Items from a dataset:
BEGIN
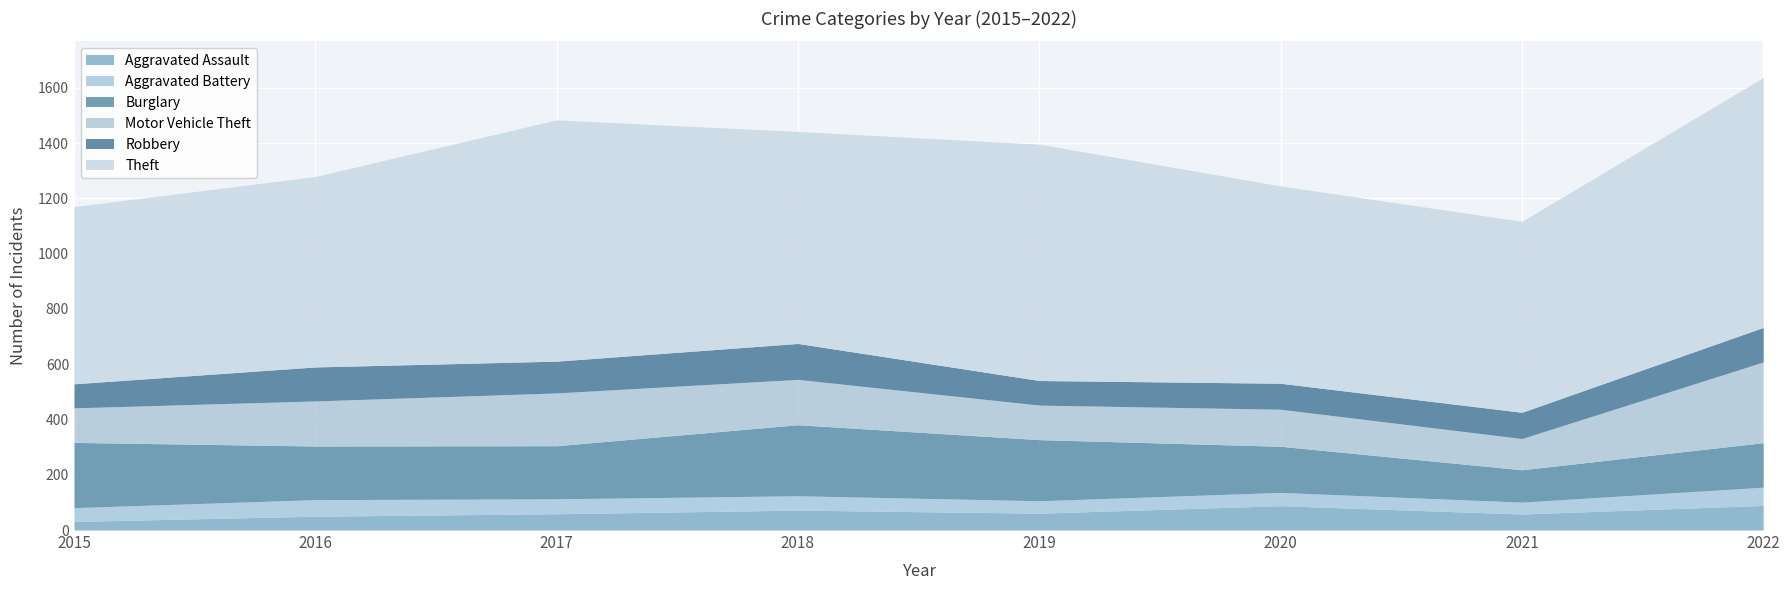

What is the sum of the Motor Vehicle Theft values at 2016 and 2015?

288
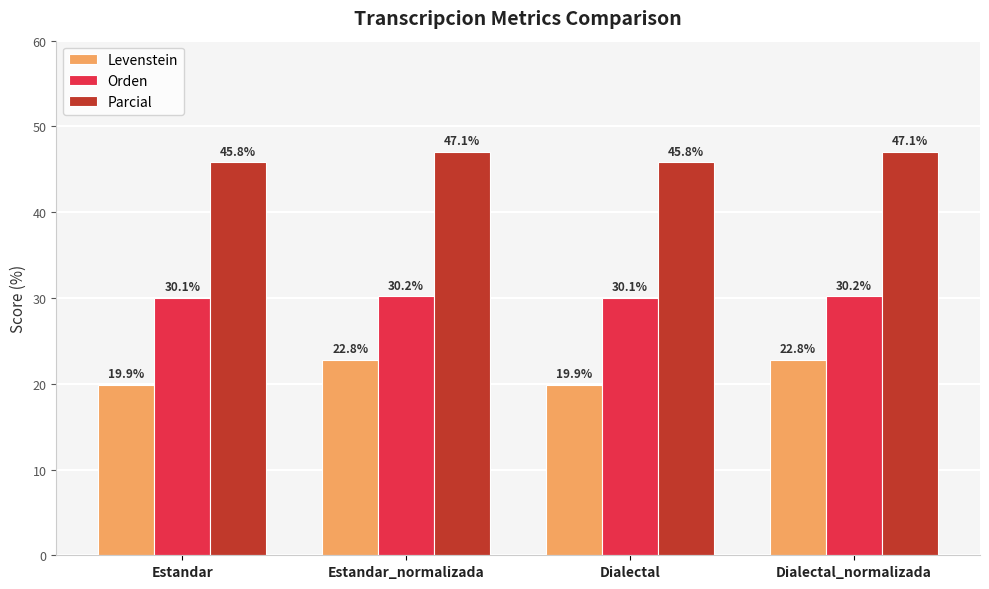

Reading right to left, what are all the values shown in this chart?

Levenstein: 22.8	19.9	22.8	19.9
Orden: 30.2	30.1	30.2	30.1
Parcial: 47.1	45.8	47.1	45.8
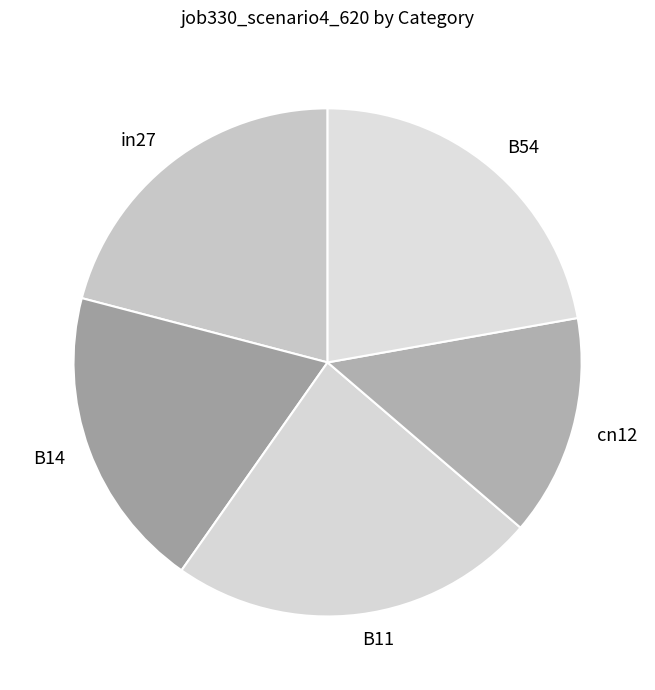

Is it true that B11 is 38% of the pie?

False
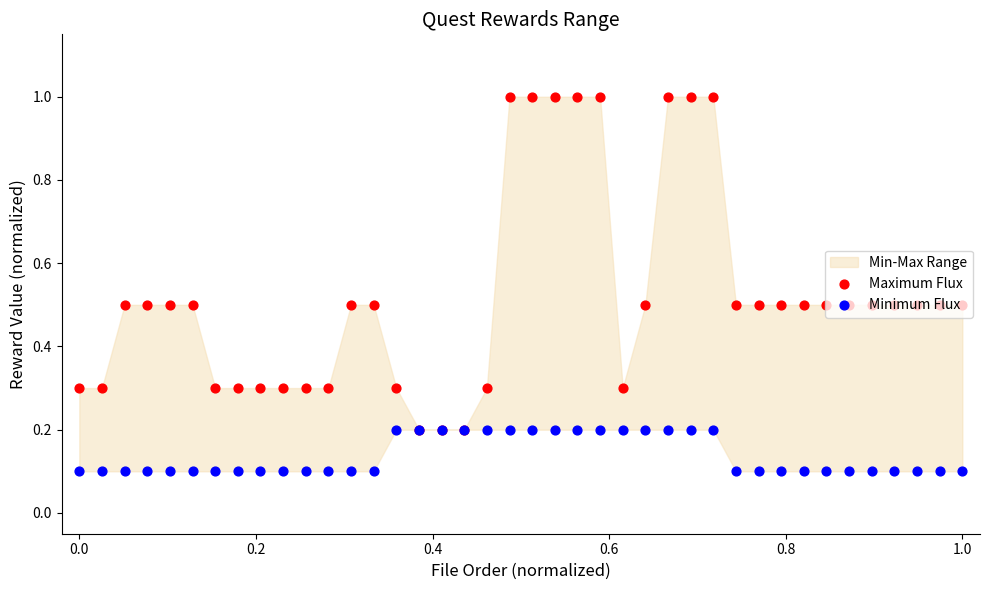

Which series has the largest total across all categories?

Maximum Flux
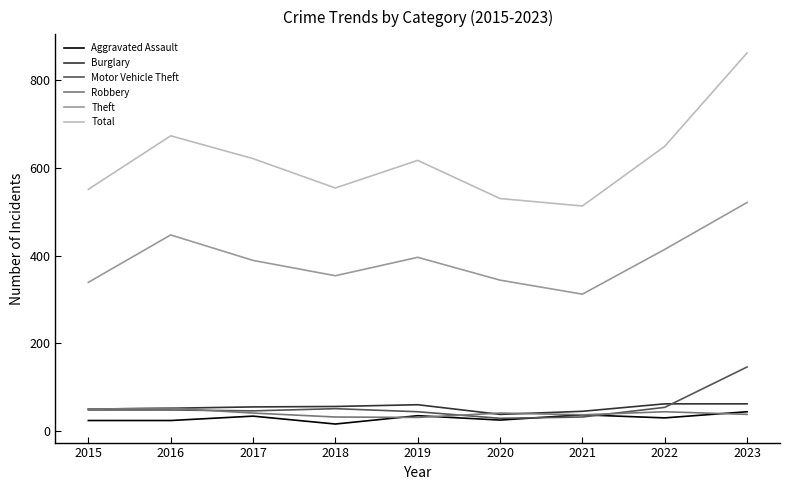

Which series has the largest range (max minus min)?

Total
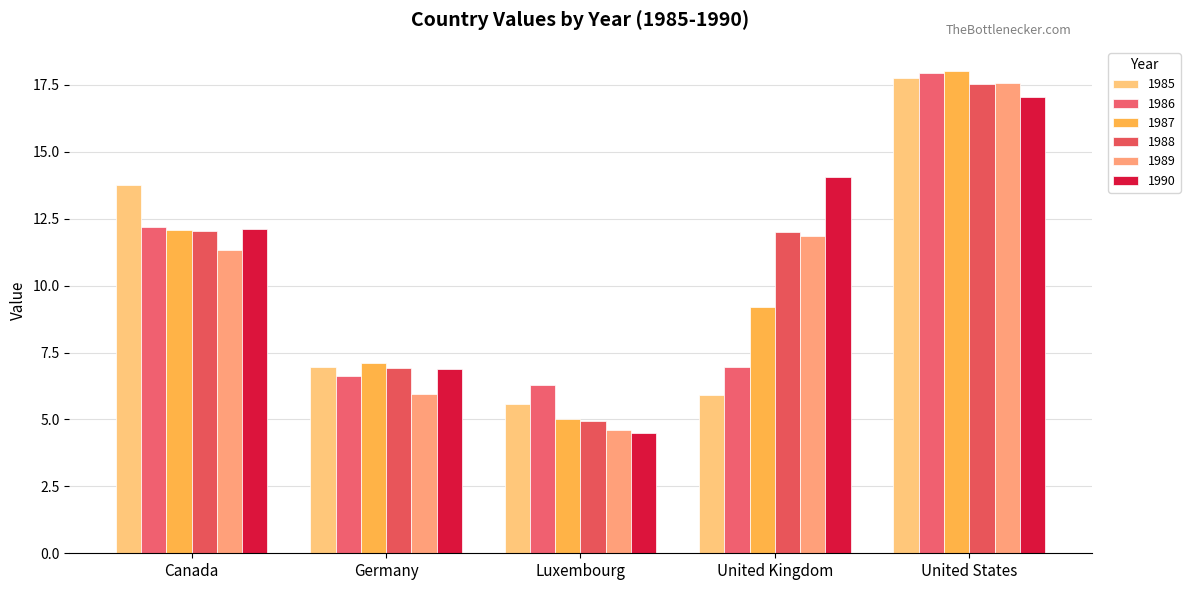

Which series changed the most between Germany and United States?

1989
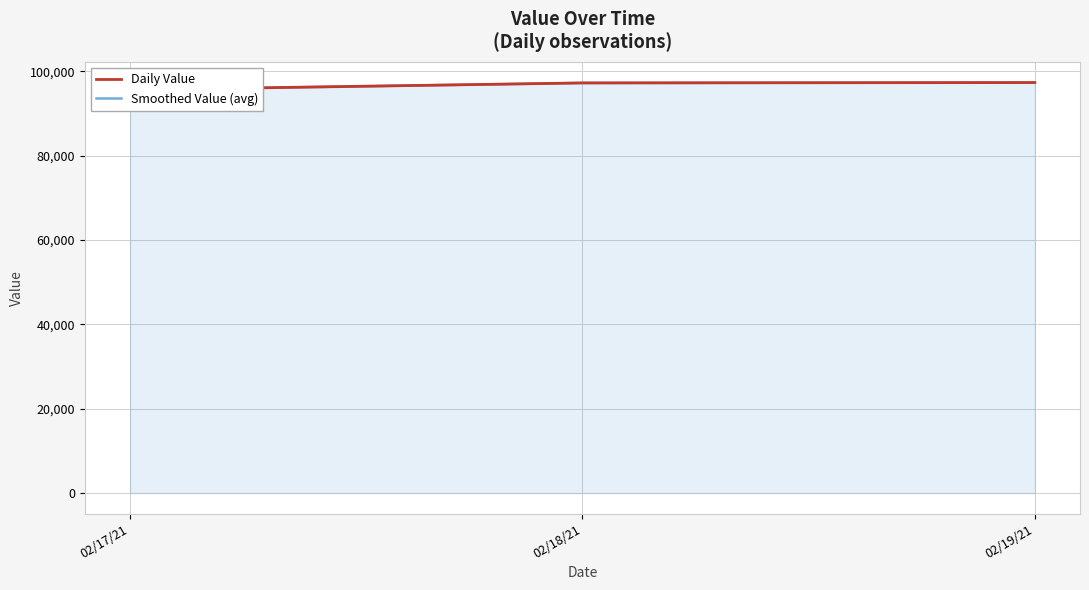

What is the sum of the Daily Value values at 02/17/21 and 02/19/21?

193013.6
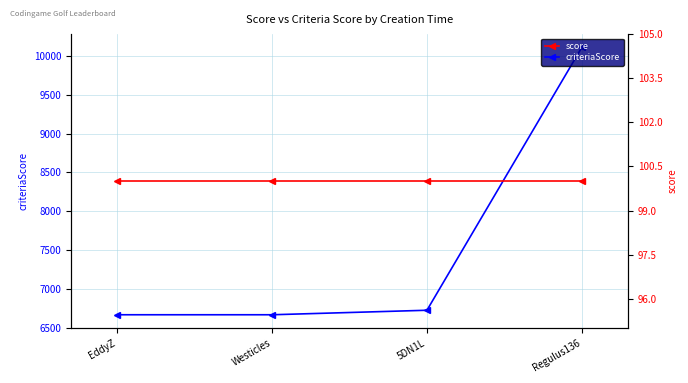

True or false: criteriaScore has a value of 3740 at EddyZ.

False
END
▸ **PROBLEM TO WORK ON**
Give each line of the items above as a JSON list of strings, with one string per line and no blank lines. Leave the pictures out of the answer.

▸ **YOUR RESPONSE**
[
  "What is the sum of the Motor Vehicle Theft values at 2016 and 2015?",
  "288",
  "Reading right to left, what are all the values shown in this chart?",
  "Levenstein: 22.8\t19.9\t22.8\t19.9",
  "Orden: 30.2\t30.1\t30.2\t30.1",
  "Parcial: 47.1\t45.8\t47.1\t45.8",
  "Is it true that B11 is 38% of the pie?",
  "False",
  "Which series has the largest total across all categories?",
  "Maximum Flux",
  "Which series has the largest range (max minus min)?",
  "Total",
  "Which series changed the most between Germany and United States?",
  "1989",
  "What is the sum of the Daily Value values at 02/17/21 and 02/19/21?",
  "193013.6",
  "True or false: criteriaScore has a value of 3740 at EddyZ.",
  "False"
]